Writing to text file to Log Debug prints



  • I've wrote a logger class to log my print statements as I can't debug my gpy+pytrack once I put it into sleep mode with the following code

    class Logger():
        def __init__(self,filename):
            self.filename = 'Debug.txt'#filename
            self.isLogging = True
    
        def write(self,msg):
            if self.isLogging:
                print(msg)
                with open('Debug.txt', 'a') as file:
                    file.write(msg)
                    file.write("\n")
    

    I'm using atom to upload/download files and I have a blank Debug.txt file in my project. When I go and run my code the logger runs fine. I then try and download the files from gpy back to my project and the Debug.txt file is always empty. So either it's not downloading the file or its not appending to the file. This seems like a really simple thing to code, Im not sure why I'm having issues?

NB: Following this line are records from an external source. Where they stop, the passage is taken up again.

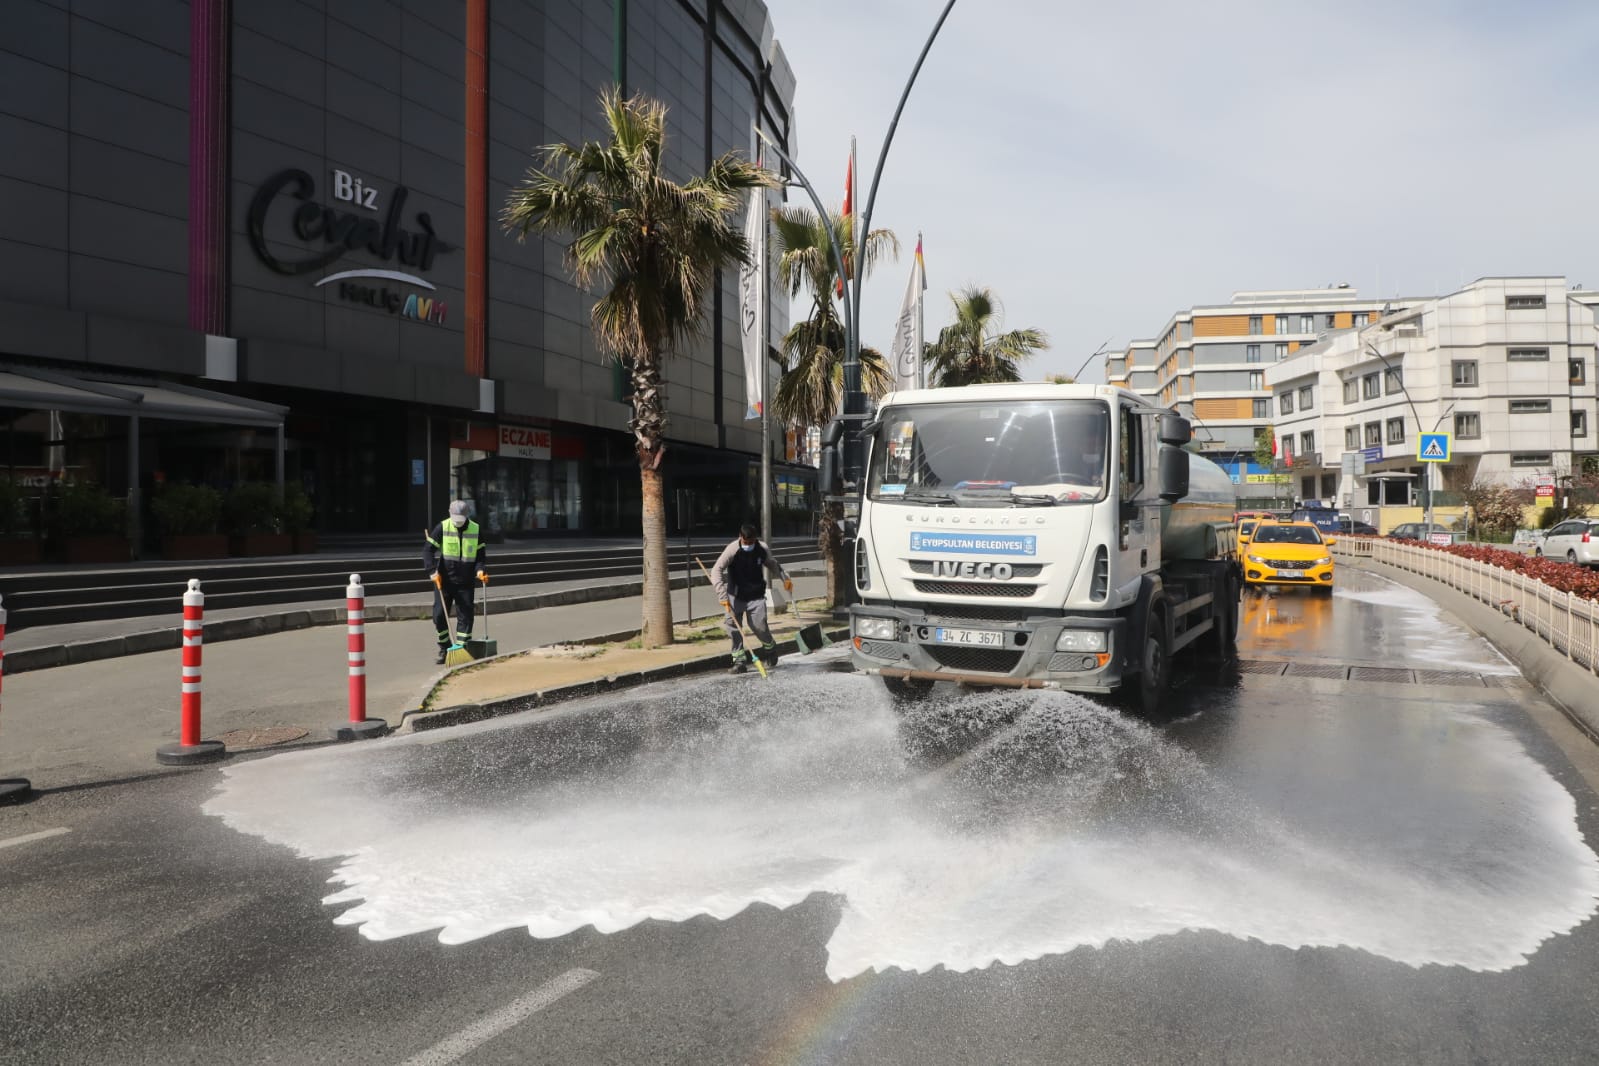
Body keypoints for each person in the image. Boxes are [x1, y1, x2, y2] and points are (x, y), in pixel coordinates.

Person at [710, 523, 793, 674]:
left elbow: (773, 564)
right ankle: (739, 661)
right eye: (746, 542)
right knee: (733, 628)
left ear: (755, 538)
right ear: (740, 537)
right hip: (735, 597)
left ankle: (770, 649)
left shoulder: (761, 548)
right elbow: (716, 570)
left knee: (759, 626)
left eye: (751, 542)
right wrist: (722, 595)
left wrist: (784, 578)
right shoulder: (732, 549)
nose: (748, 545)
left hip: (756, 596)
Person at [424, 500, 487, 664]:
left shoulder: (476, 529)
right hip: (443, 580)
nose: (458, 522)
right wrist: (432, 571)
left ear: (467, 516)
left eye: (461, 519)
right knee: (439, 615)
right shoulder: (443, 527)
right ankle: (445, 647)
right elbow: (428, 550)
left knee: (465, 617)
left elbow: (480, 556)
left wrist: (480, 571)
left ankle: (461, 650)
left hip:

    Some more oddities... If I write 'Hello world' in my first line of Debug.txt and then load it to my gpy and then read and print the file its empty...



  • @PeterB There are two ways you could do it.

    Firstly you could turn off buffering all together for your debug file. This means any write will be flushed straight away. It will slow down each write a little bit, but won't return to user-space till the write to disk has happened. To do this try changing:

    with open('Debug.txt', 'a') as file:
    

    to

    with open('Debug.txt', 'a', buffering=0) as file:
    

    Alternatively, you could leave the file buffered, as it is now, and ask the OS to flush the contents of the buffer to disk. To do this, try adding the following:

    def flush(self):
            if self.isLogging:
                print(msg)
                with open('Debug.txt', 'a') as file:
                    file.write(msg)
                    file.write("\n")
                    file.flush()
    

    Don't do both as it's a waste of CPU time. Good luck - let me know how you go.



  • @John-Baird said in Writing to text file to Log Debug prints:

    @Fin I suspect it could be to do with flushing the file to disk. I had the same writing output to stdout just before I went to deepsleep. Adding flush=True caused the write to be flushed and fixed my issue. Is it possible the read has a similar affect ? Worth a try

    Where to add that flush=True ?



  • @Fin I suspect it could be to do with flushing the file to disk. I had the same writing output to stdout just before I went to deepsleep. Adding flush=True caused the write to be flushed and fixed my issue. Is it possible the read has a similar affect ? Worth a try



  • @PeterB said in Writing to text file to Log Debug prints:

    Then I would propose:

    ...
    

    Slightly improved version:

    class Logger():
        def __init__(self,
                     filename='Debug.txt',
                     file_enabled=True,
                     stdout_enabled=False):
            self.filename = filename
            self.file_enabled = file_enabled
            self.stdout_enabled = stdout_enabled
    
        def write(self, msg):
            if self.stdout_enabled:
                print("Logger: {}".format(msg))
            if self.file_enabled:
                try:
                    with open(self.filename, 'r') as file:
                        print(file.read())
                except:
                    pass  # in case the file does not exist yet
                with open(self.filename, 'a') as file:
                    file.write(msg)
                    file.write("\n")
    


  • Then I would propose:

    class Logger():
        def __init__(self, filename='Debug.txt'):
            self.filename = filename
            self.isLogging = True
    
        def write(self, msg):
            if self.isLogging:
                print(msg)
                try:
                    with open(self.filename, 'r') as file:
                        print(file.read())
                except:
                    pass  # in case the file does not exist yet
                with open(self.filename, 'a') as file:
                    file.write(msg)
                    file.write("\n")
    


  • I changed the code to this and it started to work...

    class Logger():
        def __init__(self,filename):
            self.filename = 'Debug.txt'#filename
            self.isLogging = True
    
        def write(self,msg):
            if self.isLogging:
                print(msg)
                with open('Debug.txt', 'r') as file:
                    print(file.read())
                with open('Debug.txt', 'a') as file:
                    file.write(msg)
                    file.write("\n")
    

    Unsure why adding a read before that write fixed or maybe the pytrack was just in a weird state that finally got cleared but it's working now.